Ever wanted to know why it is called ‘Boxing Day’? Remy delves into the history of Boxing Day and some famous Aussie traditions.

Written by Remy Naughton

When I think of Boxing Day, I usually have the ‘50% OFF EVERYTHING’ images running through my head.

Others think of the cricket test, maybe it’s watching the Sydney to Hobart Yacht race, or perhaps others are salivating over the public holiday pay.

Growing up, my siblings and I would sit in a hot room waiting to go to the beach while watching Dad yell about something to do with cricket on the TV.

The memories of burning hot sand singeing our feet while we would run to the ocean is something I wish I could forget, but the laughs and the fun of beach cricket is something I will forever hold on to.

Boxing Day is different for everyone, but how did it start?

Origins of Boxing Day

Boxing Day originated in the UK in the 1800s and is celebrated in most countries under the British Commonwealth.

The name comes from a time around Queen Victoria’s reign, when the rich would box up gifts to give to the poor.

The date was traditionally a day off for the servants and their masters would give them a special Christmas box.

On the now-called Boxing Day, the servants would also give their families Christmas boxes.

A professor from Monash University believes the tradition of giving Christmas boxes goes back to the 16th century.

Constant Mews told SBS it was initially created to bridge social divides.

In Ireland and the Catalonia region of Spain, the date has a religious connection and is celebrated as Saint Stephen’s Day.

In some European countries, the day is celebrated as a second Christmas Day.

The name comes from a time around Queen Victoria’s reign, when the rich would box up gifts to give to the poor.

How is it different in Australia?

The tradition of handing presents from the rich to the poor followed its way to Australia.

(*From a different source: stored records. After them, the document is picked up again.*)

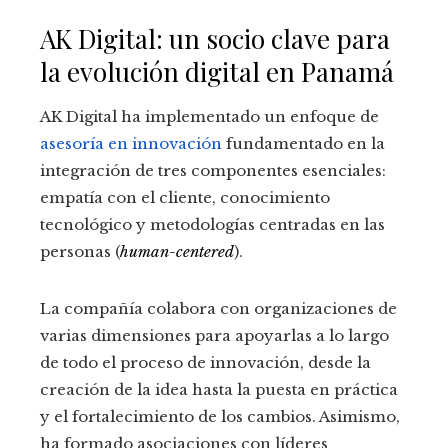
AK Digital: un socio clave para
la evolución digital en Panamá
AK Digital ha implementado un enfoque de
asesoría en innovación
fundamentado en la
integración de tres componentes esenciales:
empatía con el cliente, conocimiento
tecnológico y metodologías centradas en las
personas (
human-centered
).
La compañía colabora con organizaciones de
varias dimensiones para apoyarlas a lo largo
de todo el proceso de innovación, desde la
creación de la idea hasta la puesta en práctica
y el fortalecimiento de los cambios. Asimismo,
ha formado asociaciones con líderes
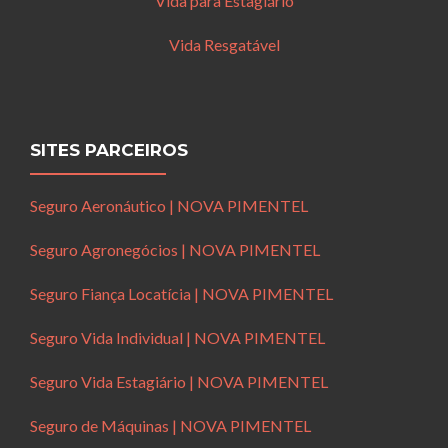
Vida para Estagiário
Vida Resgatável
SITES PARCEIROS
Seguro Aeronáutico | NOVA PIMENTEL
Seguro Agronegócios | NOVA PIMENTEL
Seguro Fiança Locatícia | NOVA PIMENTEL
Seguro Vida Individual | NOVA PIMENTEL
Seguro Vida Estagiário | NOVA PIMENTEL
Seguro de Máquinas | NOVA PIMENTEL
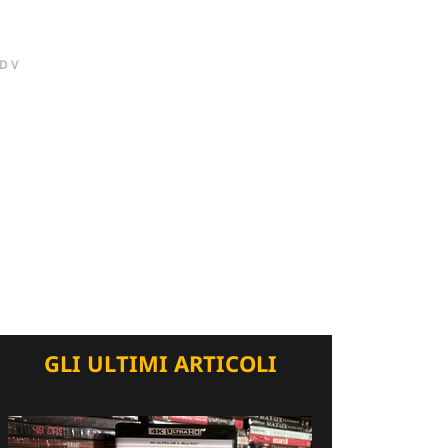
DV
GLI ULTIMI ARTICOLI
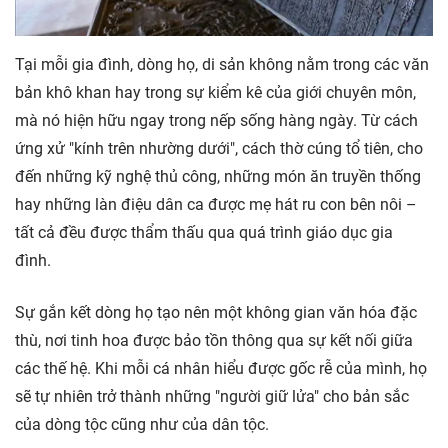
Tại mỗi gia đình, dòng họ, di sản không nằm trong các văn
bản khô khan hay trong sự kiểm kê của giới chuyên môn,
mà nó hiện hữu ngay trong nếp sống hàng ngày. Từ cách
ứng xử "kính trên nhường dưới", cách thờ cúng tổ tiên, cho
đến những kỹ nghệ thủ công, những món ăn truyền thống
hay những làn điệu dân ca được mẹ hát ru con bên nôi –
tất cả đều được thẩm thấu qua quá trình giáo dục gia
đình.
Sự gắn kết dòng họ tạo nên một không gian văn hóa đặc
thù, nơi tinh hoa được bảo tồn thông qua sự kết nối giữa
các thế hệ. Khi mỗi cá nhân hiểu được gốc rễ của mình, họ
sẽ tự nhiên trở thành những "người giữ lửa" cho bản sắc
của dòng tộc cũng như của dân tộc.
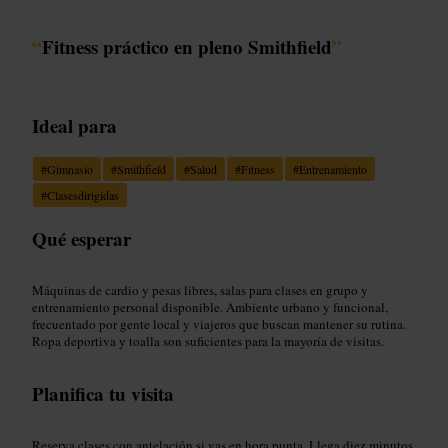
“
Fitness práctico en pleno Smithfield
”
Ideal para
#
Gimnasio
#
Smithfield
#
Salud
#
Fitness
#
Entrenamiento
#
Clasesdirigidas
Qué esperar
Máquinas de cardio y pesas libres, salas para clases en grupo y
entrenamiento personal disponible. Ambiente urbano y funcional,
frecuentado por gente local y viajeros que buscan mantener su rutina.
Ropa deportiva y toalla son suficientes para la mayoría de visitas.
Planifica tu visita
Reserva clases con antelación si vas en hora punta. Llega diez minutos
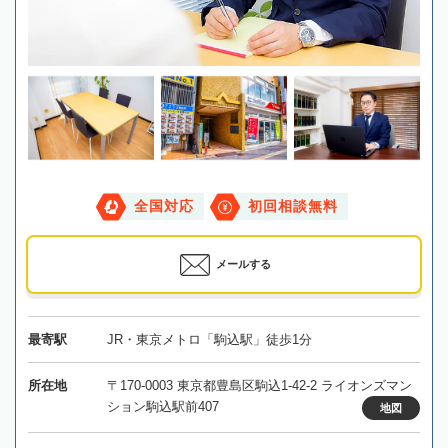
全国対応
初回相談無料
メールする
最寄駅
JR・東京メトロ「駒込駅」徒歩1分
所在地
〒170-0003 東京都豊島区駒込1-42-2 ライオンズマン
ション駒込駅前407
地図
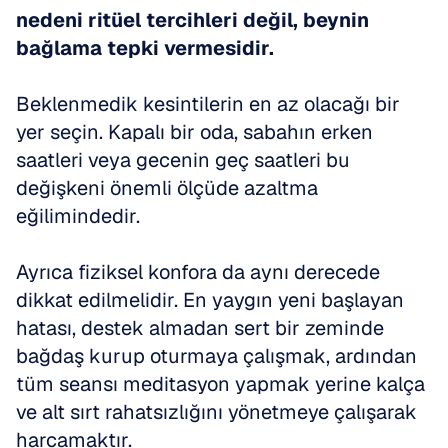
nedeni ritüel tercihleri değil, beynin 
bağlama tepki vermesidir.
Beklenmedik kesintilerin en az olacağı bir 
yer seçin. Kapalı bir oda, sabahın erken 
saatleri veya gecenin geç saatleri bu 
değişkeni önemli ölçüde azaltma 
eğilimindedir.
Ayrıca fiziksel konfora da aynı derecede 
dikkat edilmelidir. En yaygın yeni başlayan 
hatası, destek almadan sert bir zeminde 
bağdaş kurup oturmaya çalışmak, ardından 
tüm seansı meditasyon yapmak yerine kalça 
ve alt sırt rahatsızlığını yönetmeye çalışarak 
harcamaktır.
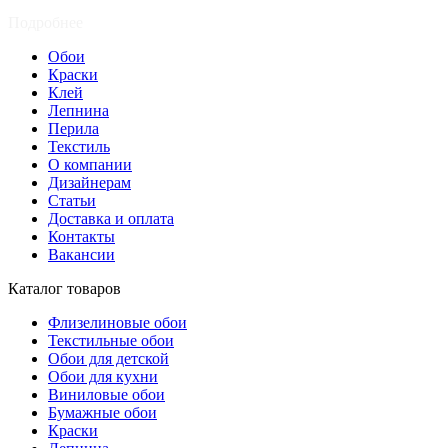
Подробнее
Обои
Краски
Клей
Лепнина
Перила
Текстиль
О компании
Дизайнерам
Статьи
Доставка и оплата
Контакты
Вакансии
Каталог товаров
Флизелиновые обои
Текстильные обои
Обои для детской
Обои для кухни
Виниловые обои
Бумажные обои
Краски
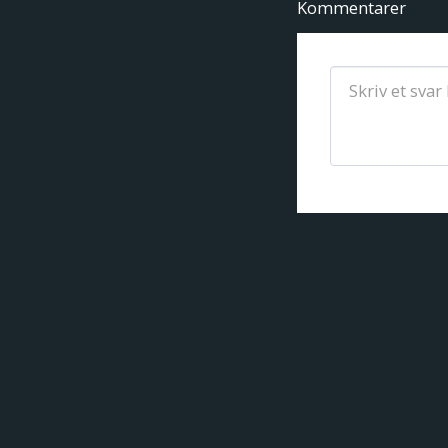
Kommentarer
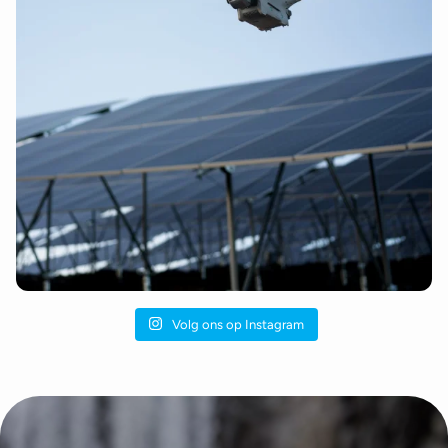
Volg ons op Instagram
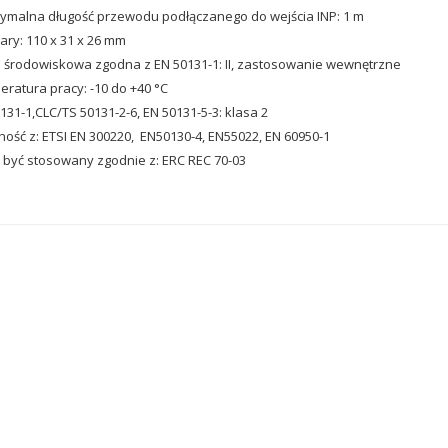
malna długość przewodu podłączanego do wejścia INP: 1 m
ry: 110 x 31 x 26 mm
 środowiskowa zgodna z EN 50131-1: II, zastosowanie wewnętrzne
ratura pracy: -10 do +40 °C
131-1,CLC/TS 50131-2-6, EN 50131-5-3: klasa 2
ość z: ETSI EN 300220, EN50130-4, EN55022, EN 60950-1
być stosowany zgodnie z: ERC REC 70-03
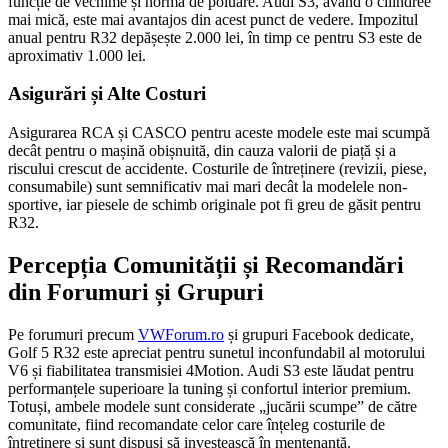
funcție de vechime și normă de poluare. Audi S3, având o cilindree
mai mică, este mai avantajos din acest punct de vedere. Impozitul
anual pentru R32 depășește 2.000 lei, în timp ce pentru S3 este de
aproximativ 1.000 lei.
Asigurări și Alte Costuri
Asigurarea RCA și CASCO pentru aceste modele este mai scumpă
decât pentru o mașină obișnuită, din cauza valorii de piață și a
riscului crescut de accidente. Costurile de întreținere (revizii, piese,
consumabile) sunt semnificativ mai mari decât la modelele non-
sportive, iar piesele de schimb originale pot fi greu de găsit pentru
R32.
Percepția Comunității și Recomandări
din Forumuri și Grupuri
Pe forumuri precum
VWForum.ro
și grupuri Facebook dedicate,
Golf 5 R32 este apreciat pentru sunetul inconfundabil al motorului
V6 și fiabilitatea transmisiei 4Motion. Audi S3 este lăudat pentru
performanțele superioare la tuning și confortul interior premium.
Totuși, ambele modele sunt considerate „jucării scumpe” de către
comunitate, fiind recomandate celor care înțeleg costurile de
întreținere și sunt dispuși să investească în mentenanță.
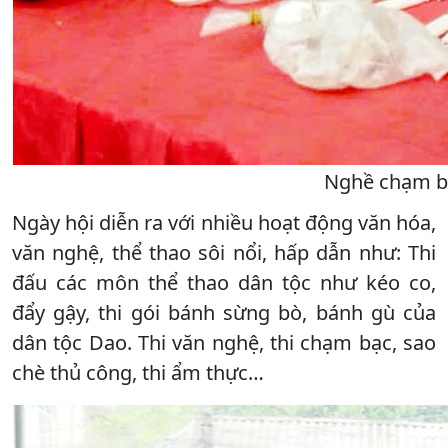
Nghề chạm bạ
Ngày hội diễn ra với nhiều hoạt động văn hóa,
văn nghệ, thể thao sôi nổi, hấp dẫn như: Thi
đấu các môn thể thao dân tộc như kéo co,
đẩy gậy, thi gói bánh sừng bò, bánh gù của
dân tộc Dao. Thi văn nghệ, thi chạm bạc, sao
chè thủ công, thi ẩm thực…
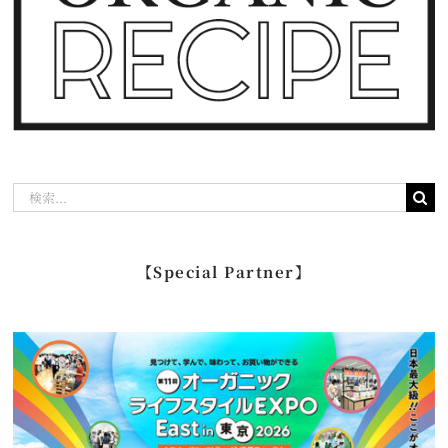
検
索
…
【Special Partner】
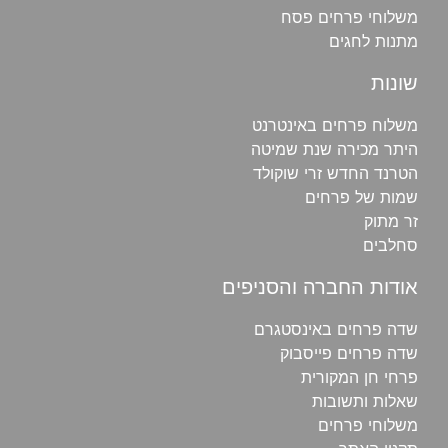
משלוחי פרחים פסח
מתנות לחגים
שונות
משלוח פרחים באינטרנט
היתר מכירה שנת שמיטה
הטרנד החדש זרי שוקולד
שמות של פרחים
זר מתוק
סחלבים
אודות החברה והסניפים
שדה פרחים באינסטגרם
שדה פרחים פייסבוק
פרחי חן‎ המקורית
שאלות ותשובות
משלוחי פרחים‎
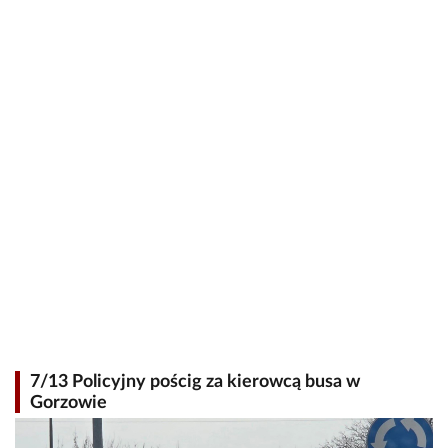
7/13 Policyjny pościg za kierowcą busa w
Gorzowie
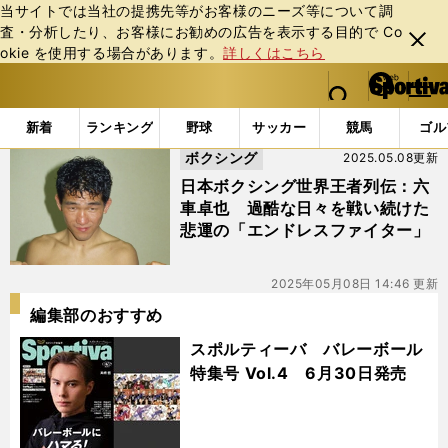
当サイトでは当社の提携先等がお客様のニーズ等について調
査・分析したり、お客様にお勧めの広告を表⽰する⽬的で Co
閉じ
okie を使⽤する場合があります。
詳しくはこちら
る
マイペ
web Sportiva (webスポルティーバ)
検索
メニュ
we
ー
「#エンドレスファイター」の最新ニュース・ 情報
b
ジ
新着
ランキング
野球
サッカー
競馬
ゴル
ス
ボクシング
2025.05.08更新
ポ
ル
日本ボクシング世界王者列伝：六
テ
車卓也 過酷な日々を戦い続けた
ィ
悲運の「エンドレスファイター」
ー
バ
2025年05月08日 14:46 更新
編集部のおすすめ
スポルティーバ バレーボール
特集号 Vol.4 6月30日発売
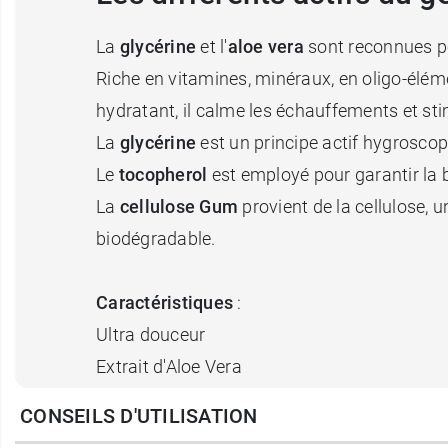
La
glycérine
et l'
aloe
vera
sont reconnues po
Riche en vitamines, minéraux, en oligo-éléme
hydratant, il calme les échauffements et sti
La
glycérine
est un principe actif hygroscopiq
Le
tocopherol
est employé pour garantir la
La
cellulose Gum
provient de la cellulose, 
biodégradable.
Caractéristiques
:
Ultra douceur
Extrait d'Aloe Vera
Sans arôme ajouté
CONSEILS D'UTILISATION
A base d'eau, non gras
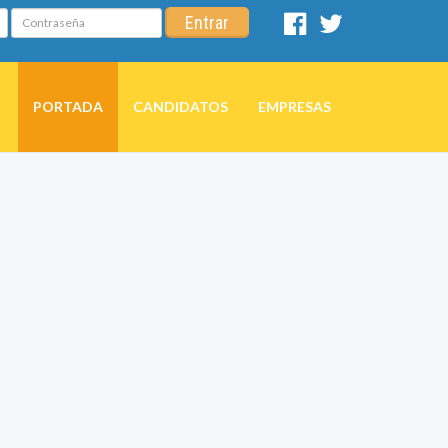
Contraseña
Entrar
Facebook
Twitter
PORTADA
CANDIDATOS
EMPRESAS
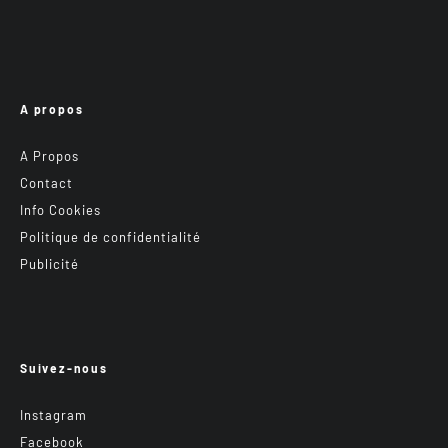
A propos
A Propos
Contact
Info Cookies
Politique de confidentialité
Publicité
Suivez-nous
Instagram
Facebook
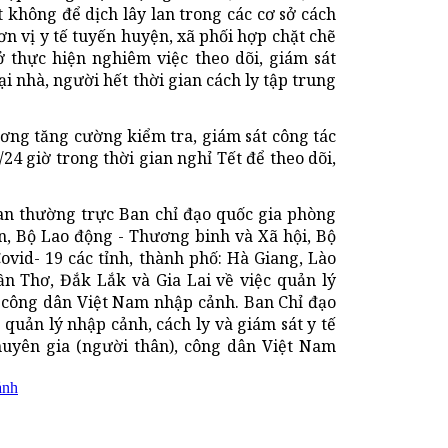
 không để dịch lây lan trong các cơ sở cách
đơn vị y tế tuyến huyện, xã phối hợp chặt chẽ
 thực hiện nghiêm việc theo dõi, giám sát
tại nhà, người hết thời gian cách ly tập trung
ương tăng cường kiểm tra, giám sát công tác
4 giờ trong thời gian nghỉ Tết để theo dõi,
n thường trực Ban chỉ đạo quốc gia phòng
n, Bộ Lao động - Thương binh và Xã hội, Bộ
ovid- 19 các tỉnh, thành phố: Hà Giang, Lào
n Thơ, Đắk Lắk và Gia Lai về việc quản lý
a, công dân Việt Nam nhập cảnh. Ban Chỉ đạo
 quản lý nhập cảnh, cách ly và giám sát y tế
huyên gia (người thân), công dân Việt Nam
ảnh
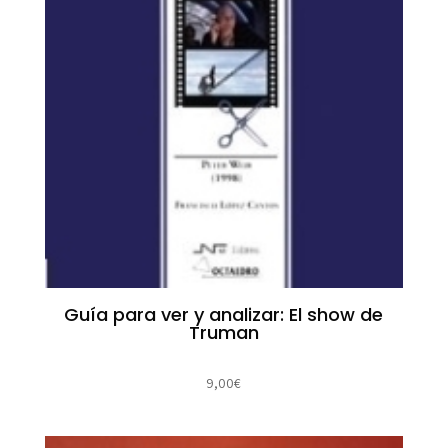
Guía para ver y analizar: El show de
Truman
9,00
€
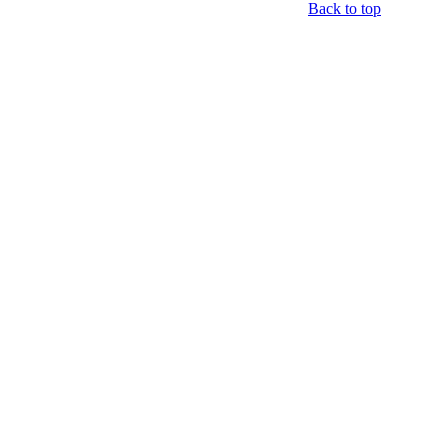
Back to top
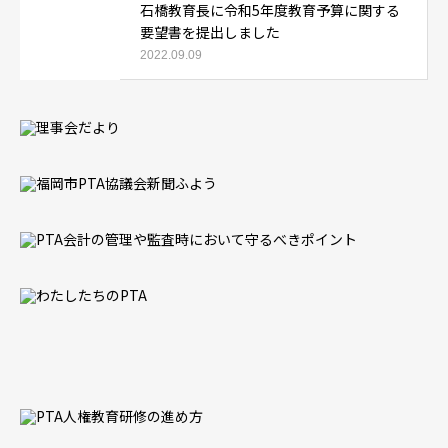
石橋教育長に令和5年度教育予算に関する
要望書を提出しました
2022.09.09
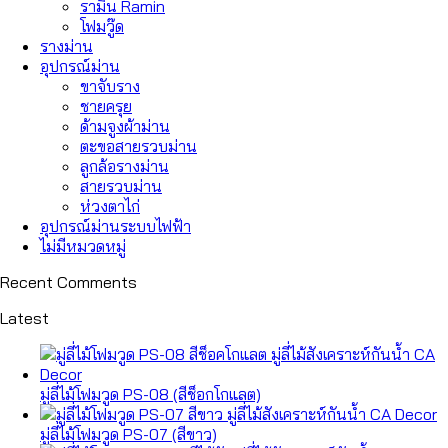
รามิน Ramin
โฟมวู๊ด
รางม่าน
อุปกรณ์ม่าน
ขาจับราง
ชายครุย
ด้ามจูงผ้าม่าน
ตะขอสายรวบม่าน
ลูกล้อรางม่าน
สายรวบม่าน
ห่วงตาไก่
อุปกรณ์ม่านระบบไฟฟ้า
ไม่มีหมวดหมู่
Recent Comments
Latest
มู่ลี่ไม้โฟมวูด PS-08 (สีช็อกโกแลต)
มู่ลี่ไม้โฟมวูด PS-07 (สีขาว)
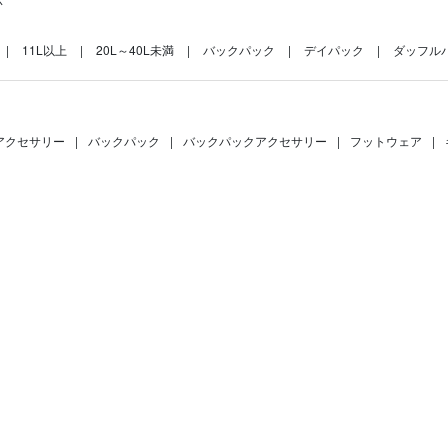
11L以上
20L～40L未満
バックパック
デイパック
ダッフルバ
アクセサリー
|
バックパック
|
バックパックアクセサリー
|
フットウェア
|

But in the Late 19th and early 20th century, Boxing Day in Australia is about four things, and four things only.

              1. Shopping

              2. Cricket

              3. Sydney to Hobart Yacht Race

              4. Family

Beaches are littered with a range of colourful umbrellas, and the sound of cards accepting payments fills the shopping centres, while laughter is shared around the table at a family lunch.

Everyone spends their Boxing Day very differently, but it is important to reflect on the year and how you want to continue it in the new year.